* Exercise
From the entries below, reproduce exactly the line containing "right hip: (52, 119)", the line containing "nose: (127, 66)", and every line in between, with nothing added.

* Study material
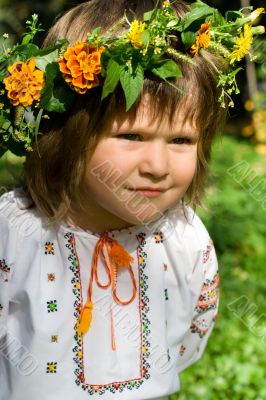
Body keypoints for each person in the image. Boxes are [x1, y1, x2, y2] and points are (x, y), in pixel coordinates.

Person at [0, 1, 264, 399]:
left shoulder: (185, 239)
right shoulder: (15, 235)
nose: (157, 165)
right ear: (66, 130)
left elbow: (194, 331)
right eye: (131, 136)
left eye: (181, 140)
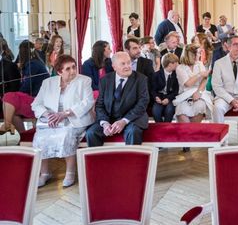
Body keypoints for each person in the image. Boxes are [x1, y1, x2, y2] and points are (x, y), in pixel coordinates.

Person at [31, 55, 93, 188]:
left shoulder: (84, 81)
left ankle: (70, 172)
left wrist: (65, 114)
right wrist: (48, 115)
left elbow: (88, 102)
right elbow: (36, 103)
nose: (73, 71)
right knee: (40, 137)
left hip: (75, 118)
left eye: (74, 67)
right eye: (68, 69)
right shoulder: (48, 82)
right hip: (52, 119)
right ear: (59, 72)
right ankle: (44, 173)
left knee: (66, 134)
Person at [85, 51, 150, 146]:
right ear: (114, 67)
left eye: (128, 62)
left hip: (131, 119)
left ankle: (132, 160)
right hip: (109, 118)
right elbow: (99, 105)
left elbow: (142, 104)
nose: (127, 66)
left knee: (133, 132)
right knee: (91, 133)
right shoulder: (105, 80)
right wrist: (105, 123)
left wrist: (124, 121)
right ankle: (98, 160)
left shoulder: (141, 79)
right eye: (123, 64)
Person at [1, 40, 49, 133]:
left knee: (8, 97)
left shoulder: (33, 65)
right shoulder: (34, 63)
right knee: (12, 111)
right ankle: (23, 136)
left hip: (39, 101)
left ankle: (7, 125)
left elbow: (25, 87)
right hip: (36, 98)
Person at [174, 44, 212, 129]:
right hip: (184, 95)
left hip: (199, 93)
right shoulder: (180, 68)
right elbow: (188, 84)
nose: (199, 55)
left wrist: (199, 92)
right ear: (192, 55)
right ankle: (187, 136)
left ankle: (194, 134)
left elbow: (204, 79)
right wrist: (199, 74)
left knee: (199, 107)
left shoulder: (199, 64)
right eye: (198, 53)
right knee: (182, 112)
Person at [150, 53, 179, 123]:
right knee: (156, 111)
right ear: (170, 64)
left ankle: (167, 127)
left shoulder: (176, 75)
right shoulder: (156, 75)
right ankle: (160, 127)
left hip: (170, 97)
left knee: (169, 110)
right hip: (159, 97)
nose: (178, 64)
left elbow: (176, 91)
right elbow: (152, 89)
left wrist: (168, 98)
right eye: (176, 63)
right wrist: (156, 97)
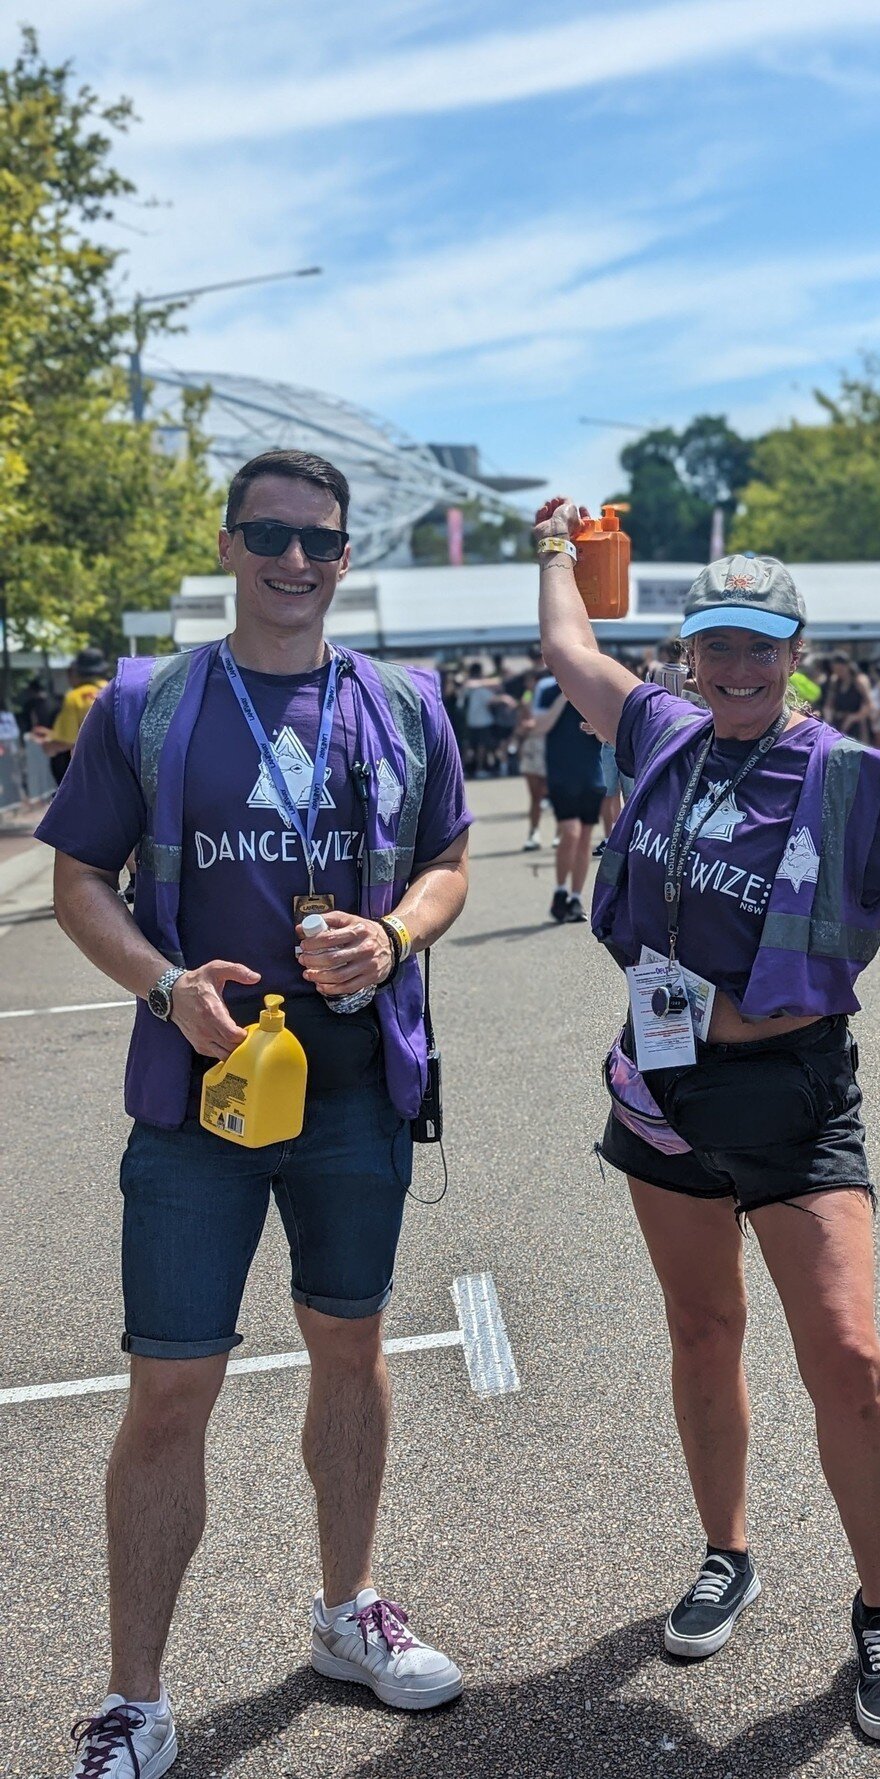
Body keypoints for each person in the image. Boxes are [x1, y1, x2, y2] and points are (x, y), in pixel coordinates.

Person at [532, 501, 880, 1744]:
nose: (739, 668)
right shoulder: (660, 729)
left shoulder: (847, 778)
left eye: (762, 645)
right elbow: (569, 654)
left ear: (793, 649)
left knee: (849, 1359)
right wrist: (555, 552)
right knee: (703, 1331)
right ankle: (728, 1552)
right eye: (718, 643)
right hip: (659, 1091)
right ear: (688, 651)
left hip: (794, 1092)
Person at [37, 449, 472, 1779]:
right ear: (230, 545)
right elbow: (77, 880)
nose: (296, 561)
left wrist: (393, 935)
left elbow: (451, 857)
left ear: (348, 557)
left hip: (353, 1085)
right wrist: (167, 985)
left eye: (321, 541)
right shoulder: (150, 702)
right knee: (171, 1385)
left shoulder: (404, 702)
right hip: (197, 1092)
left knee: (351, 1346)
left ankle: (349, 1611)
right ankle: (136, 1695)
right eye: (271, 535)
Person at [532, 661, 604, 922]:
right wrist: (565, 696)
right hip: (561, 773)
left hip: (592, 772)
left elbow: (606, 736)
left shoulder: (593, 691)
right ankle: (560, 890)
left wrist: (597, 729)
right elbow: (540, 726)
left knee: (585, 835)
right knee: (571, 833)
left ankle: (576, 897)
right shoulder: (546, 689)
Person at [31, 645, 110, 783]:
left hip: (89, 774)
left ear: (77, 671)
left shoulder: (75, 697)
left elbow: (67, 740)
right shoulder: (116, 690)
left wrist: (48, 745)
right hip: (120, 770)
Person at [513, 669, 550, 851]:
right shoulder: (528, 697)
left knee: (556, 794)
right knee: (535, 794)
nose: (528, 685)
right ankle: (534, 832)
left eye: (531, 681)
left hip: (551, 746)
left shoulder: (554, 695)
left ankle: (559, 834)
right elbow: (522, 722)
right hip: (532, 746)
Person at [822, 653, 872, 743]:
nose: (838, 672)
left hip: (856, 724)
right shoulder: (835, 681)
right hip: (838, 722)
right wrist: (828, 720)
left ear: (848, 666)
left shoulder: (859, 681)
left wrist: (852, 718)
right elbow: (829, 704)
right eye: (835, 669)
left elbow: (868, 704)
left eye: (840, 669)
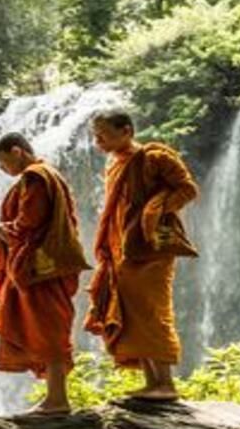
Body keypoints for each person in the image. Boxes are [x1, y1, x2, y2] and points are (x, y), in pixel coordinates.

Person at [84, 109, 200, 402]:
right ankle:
...
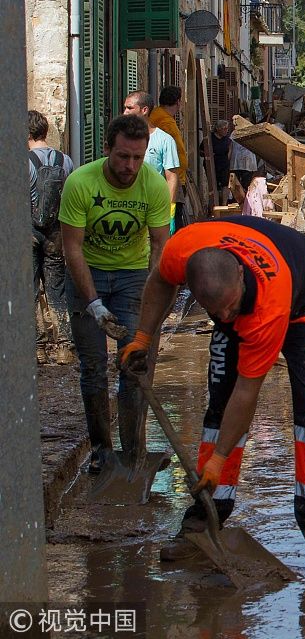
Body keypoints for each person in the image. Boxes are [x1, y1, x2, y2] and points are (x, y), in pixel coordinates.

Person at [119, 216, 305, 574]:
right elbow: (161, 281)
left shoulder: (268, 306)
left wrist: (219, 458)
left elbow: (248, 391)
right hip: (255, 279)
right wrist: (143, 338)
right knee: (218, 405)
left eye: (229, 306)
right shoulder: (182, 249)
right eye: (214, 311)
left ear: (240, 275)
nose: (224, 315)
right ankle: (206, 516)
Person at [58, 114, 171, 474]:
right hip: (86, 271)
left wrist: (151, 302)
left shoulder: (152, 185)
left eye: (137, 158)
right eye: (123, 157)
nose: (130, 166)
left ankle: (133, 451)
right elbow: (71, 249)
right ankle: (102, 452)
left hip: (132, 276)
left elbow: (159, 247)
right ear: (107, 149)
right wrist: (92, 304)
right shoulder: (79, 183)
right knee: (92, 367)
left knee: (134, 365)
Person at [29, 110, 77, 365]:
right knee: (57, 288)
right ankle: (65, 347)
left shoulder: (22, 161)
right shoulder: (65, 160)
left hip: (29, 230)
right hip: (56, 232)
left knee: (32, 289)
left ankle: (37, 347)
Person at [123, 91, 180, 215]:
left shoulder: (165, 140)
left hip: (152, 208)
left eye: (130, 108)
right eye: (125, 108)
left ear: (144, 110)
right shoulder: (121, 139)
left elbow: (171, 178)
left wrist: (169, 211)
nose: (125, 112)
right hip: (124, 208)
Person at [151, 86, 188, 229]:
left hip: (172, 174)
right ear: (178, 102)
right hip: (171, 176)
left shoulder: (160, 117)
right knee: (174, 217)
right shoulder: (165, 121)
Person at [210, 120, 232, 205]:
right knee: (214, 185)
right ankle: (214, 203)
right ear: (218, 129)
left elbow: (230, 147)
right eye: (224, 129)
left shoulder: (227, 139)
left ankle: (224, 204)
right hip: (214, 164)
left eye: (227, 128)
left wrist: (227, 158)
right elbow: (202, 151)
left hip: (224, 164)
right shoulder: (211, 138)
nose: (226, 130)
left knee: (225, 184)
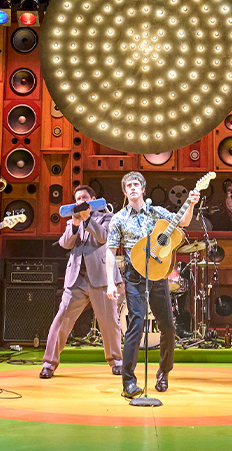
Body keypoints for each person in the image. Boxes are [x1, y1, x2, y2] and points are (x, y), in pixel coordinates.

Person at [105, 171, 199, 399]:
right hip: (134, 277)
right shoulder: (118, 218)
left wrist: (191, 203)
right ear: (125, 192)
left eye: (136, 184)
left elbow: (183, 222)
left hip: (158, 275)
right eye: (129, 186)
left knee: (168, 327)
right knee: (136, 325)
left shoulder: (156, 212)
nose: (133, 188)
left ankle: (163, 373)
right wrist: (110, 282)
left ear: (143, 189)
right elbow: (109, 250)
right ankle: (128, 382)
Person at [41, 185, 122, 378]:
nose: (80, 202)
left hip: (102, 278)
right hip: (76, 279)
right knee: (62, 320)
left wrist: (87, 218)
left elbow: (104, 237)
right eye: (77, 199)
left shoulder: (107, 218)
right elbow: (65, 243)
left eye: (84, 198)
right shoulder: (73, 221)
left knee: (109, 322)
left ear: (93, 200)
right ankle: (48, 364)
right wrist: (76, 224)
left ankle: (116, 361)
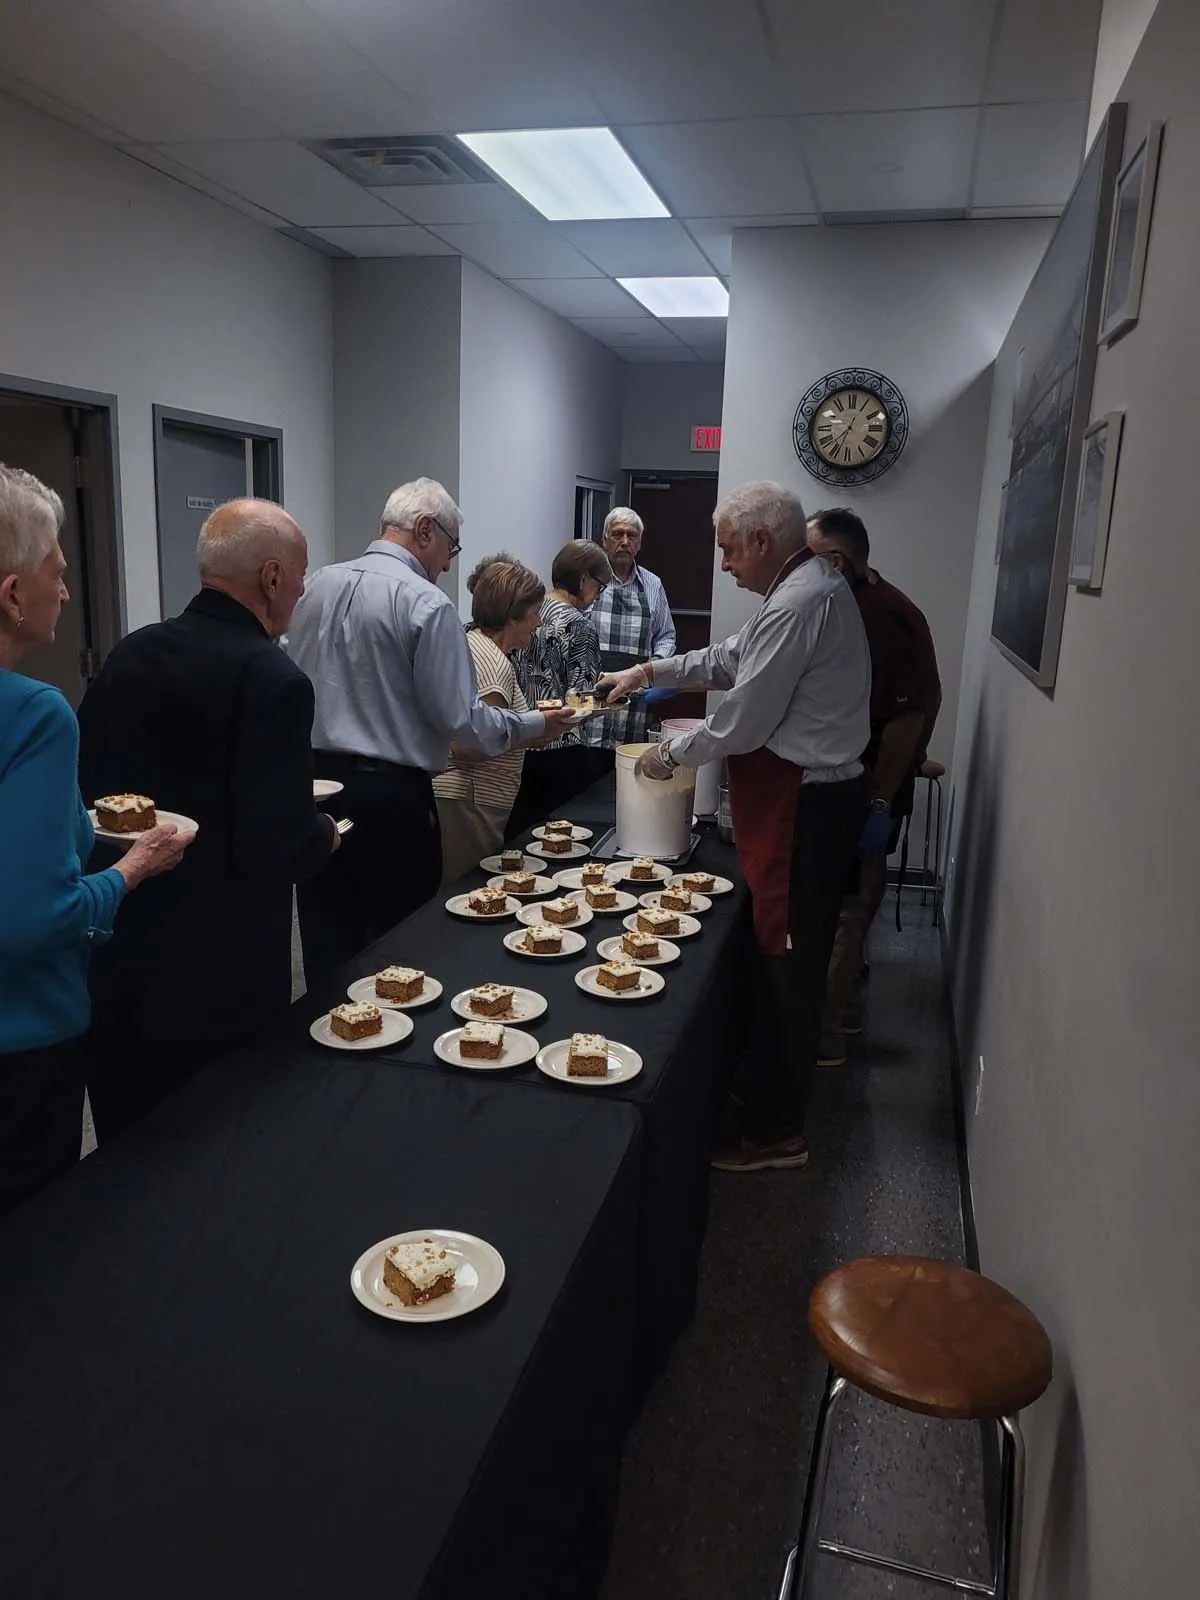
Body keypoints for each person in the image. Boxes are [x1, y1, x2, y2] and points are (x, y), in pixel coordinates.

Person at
---
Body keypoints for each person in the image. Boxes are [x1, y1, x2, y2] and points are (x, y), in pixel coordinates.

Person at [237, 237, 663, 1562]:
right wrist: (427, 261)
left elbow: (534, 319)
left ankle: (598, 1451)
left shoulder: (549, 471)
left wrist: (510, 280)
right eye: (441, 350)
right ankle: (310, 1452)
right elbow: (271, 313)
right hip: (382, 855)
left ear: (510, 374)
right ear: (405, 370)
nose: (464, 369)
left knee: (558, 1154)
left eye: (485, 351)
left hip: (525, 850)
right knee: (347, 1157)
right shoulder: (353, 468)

* Solution to this exercise
right hip: (52, 119)
right ear: (59, 72)
right ankle: (44, 173)
left knee: (66, 134)
Person at [85, 51, 150, 146]:
right ear: (114, 67)
left eye: (128, 62)
left hip: (131, 119)
left ankle: (132, 160)
right hip: (109, 118)
right elbow: (99, 105)
left elbow: (142, 104)
nose: (127, 66)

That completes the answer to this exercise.